Task instructions:
Output each line of the data as a numbered list, skipping any blank lines.

[Saved entries]

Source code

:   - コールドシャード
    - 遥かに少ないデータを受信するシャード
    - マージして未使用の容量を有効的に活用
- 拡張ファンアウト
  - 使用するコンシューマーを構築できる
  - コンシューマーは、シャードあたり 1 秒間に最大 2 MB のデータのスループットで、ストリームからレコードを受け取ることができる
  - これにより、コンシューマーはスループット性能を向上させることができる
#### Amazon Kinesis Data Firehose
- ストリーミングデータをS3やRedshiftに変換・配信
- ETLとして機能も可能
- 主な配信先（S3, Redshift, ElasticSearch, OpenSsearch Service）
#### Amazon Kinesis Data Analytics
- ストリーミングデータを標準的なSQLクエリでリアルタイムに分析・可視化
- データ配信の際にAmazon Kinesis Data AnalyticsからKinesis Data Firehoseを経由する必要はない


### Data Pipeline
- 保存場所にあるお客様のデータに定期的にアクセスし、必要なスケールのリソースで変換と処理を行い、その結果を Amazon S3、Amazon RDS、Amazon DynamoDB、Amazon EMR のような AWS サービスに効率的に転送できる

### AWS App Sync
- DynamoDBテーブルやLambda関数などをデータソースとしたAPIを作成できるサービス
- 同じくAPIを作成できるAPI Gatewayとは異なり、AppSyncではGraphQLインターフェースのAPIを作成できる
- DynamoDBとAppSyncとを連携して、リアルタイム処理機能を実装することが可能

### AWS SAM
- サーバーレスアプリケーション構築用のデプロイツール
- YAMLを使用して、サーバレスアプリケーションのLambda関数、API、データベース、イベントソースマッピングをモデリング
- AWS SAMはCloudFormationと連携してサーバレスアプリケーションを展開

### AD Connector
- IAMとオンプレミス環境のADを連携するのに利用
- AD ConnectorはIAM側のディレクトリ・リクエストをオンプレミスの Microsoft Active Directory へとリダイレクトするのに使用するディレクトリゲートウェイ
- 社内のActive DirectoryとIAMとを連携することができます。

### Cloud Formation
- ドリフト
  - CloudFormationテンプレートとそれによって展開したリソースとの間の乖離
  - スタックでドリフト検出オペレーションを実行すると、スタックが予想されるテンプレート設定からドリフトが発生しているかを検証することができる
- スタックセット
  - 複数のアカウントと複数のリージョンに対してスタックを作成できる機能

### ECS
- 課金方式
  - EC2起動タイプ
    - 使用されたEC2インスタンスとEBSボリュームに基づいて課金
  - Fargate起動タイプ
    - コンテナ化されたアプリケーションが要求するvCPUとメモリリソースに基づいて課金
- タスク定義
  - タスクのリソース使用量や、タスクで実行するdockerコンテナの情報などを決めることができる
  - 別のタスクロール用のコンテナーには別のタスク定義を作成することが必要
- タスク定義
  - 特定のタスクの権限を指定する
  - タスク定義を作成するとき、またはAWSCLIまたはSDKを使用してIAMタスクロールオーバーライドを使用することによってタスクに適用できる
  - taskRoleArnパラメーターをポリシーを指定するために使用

Answer section:
1. Source code
2. :   - コールドシャード
3.     - 遥かに少ないデータを受信するシャード
4.     - マージして未使用の容量を有効的に活用
5. - 拡張ファンアウト
6.   - 使用するコンシューマーを構築できる
7.   - コンシューマーは、シャードあたり 1 秒間に最大 2 MB のデータのスループットで、ストリームからレコードを受け取ることができる
8.   - これにより、コンシューマーはスループット性能を向上させることができる
9. #### Amazon Kinesis Data Firehose
10. - ストリーミングデータをS3やRedshiftに変換・配信
11. - ETLとして機能も可能
12. - 主な配信先（S3, Redshift, ElasticSearch, OpenSsearch Service）
13. #### Amazon Kinesis Data Analytics
14. - ストリーミングデータを標準的なSQLクエリでリアルタイムに分析・可視化
15. - データ配信の際にAmazon Kinesis Data AnalyticsからKinesis Data Firehoseを経由する必要はない
16. ### Data Pipeline
17. - 保存場所にあるお客様のデータに定期的にアクセスし、必要なスケールのリソースで変換と処理を行い、その結果を Amazon S3、Amazon RDS、Amazon DynamoDB、Amazon EMR のような AWS サービスに効率的に転送できる
18. ### AWS App Sync
19. - DynamoDBテーブルやLambda関数などをデータソースとしたAPIを作成できるサービス
20. - 同じくAPIを作成できるAPI Gatewayとは異なり、AppSyncではGraphQLインターフェースのAPIを作成できる
21. - DynamoDBとAppSyncとを連携して、リアルタイム処理機能を実装することが可能
22. ### AWS SAM
23. - サーバーレスアプリケーション構築用のデプロイツール
24. - YAMLを使用して、サーバレスアプリケーションのLambda関数、API、データベース、イベントソースマッピングをモデリング
25. - AWS SAMはCloudFormationと連携してサーバレスアプリケーションを展開
26. ### AD Connector
27. - IAMとオンプレミス環境のADを連携するのに利用
28. - AD ConnectorはIAM側のディレクトリ・リクエストをオンプレミスの Microsoft Active Directory へとリダイレクトするのに使用するディレクトリゲートウェイ
29. - 社内のActive DirectoryとIAMとを連携することができます。
30. ### Cloud Formation
31. - ドリフト
32.   - CloudFormationテンプレートとそれによって展開したリソースとの間の乖離
33.   - スタックでドリフト検出オペレーションを実行すると、スタックが予想されるテンプレート設定からドリフトが発生しているかを検証することができる
34. - スタックセット
35.   - 複数のアカウントと複数のリージョンに対してスタックを作成できる機能
36. ### ECS
37. - 課金方式
38.   - EC2起動タイプ
39.     - 使用されたEC2インスタンスとEBSボリュームに基づいて課金
40.   - Fargate起動タイプ
41.     - コンテナ化されたアプリケーションが要求するvCPUとメモリリソースに基づいて課金
42. - タスク定義
43.   - タスクのリソース使用量や、タスクで実行するdockerコンテナの情報などを決めることができる
44.   - 別のタスクロール用のコンテナーには別のタスク定義を作成することが必要
45. - タスク定義
46.   - 特定のタスクの権限を指定する
47.   - タスク定義を作成するとき、またはAWSCLIまたはSDKを使用してIAMタスクロールオーバーライドを使用することによってタスクに適用できる
48.   - taskRoleArnパラメーターをポリシーを指定するために使用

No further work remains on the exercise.